◆ **WHAT THE TASK ASKS**:
Repeat the data word for word and skip the pictures.

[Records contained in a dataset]
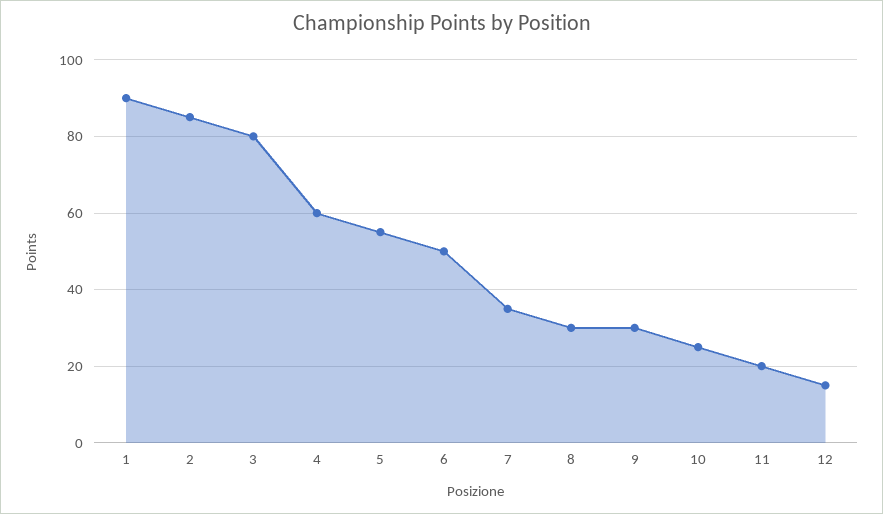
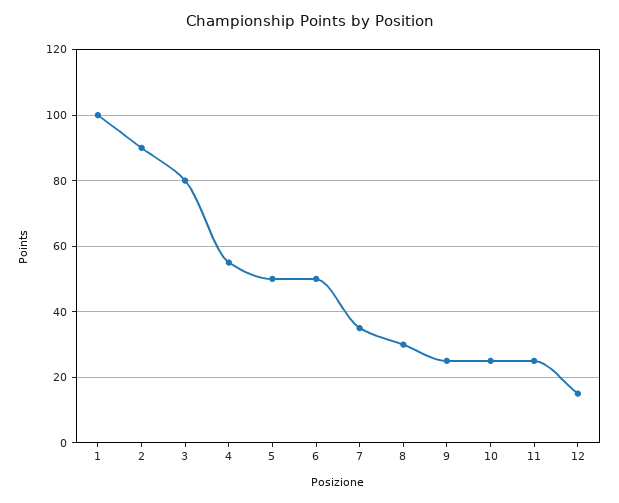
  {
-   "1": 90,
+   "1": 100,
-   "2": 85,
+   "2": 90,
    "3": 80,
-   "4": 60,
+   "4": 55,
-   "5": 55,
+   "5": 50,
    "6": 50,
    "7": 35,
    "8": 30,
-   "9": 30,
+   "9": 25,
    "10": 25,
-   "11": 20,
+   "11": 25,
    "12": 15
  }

◆ **SOLUTION TO THE PROBLEM**:
  {
-   "1": 90,
+   "1": 100,
-   "2": 85,
+   "2": 90,
    "3": 80,
-   "4": 60,
+   "4": 55,
-   "5": 55,
+   "5": 50,
    "6": 50,
    "7": 35,
    "8": 30,
-   "9": 30,
+   "9": 25,
    "10": 25,
-   "11": 20,
+   "11": 25,
    "12": 15
  }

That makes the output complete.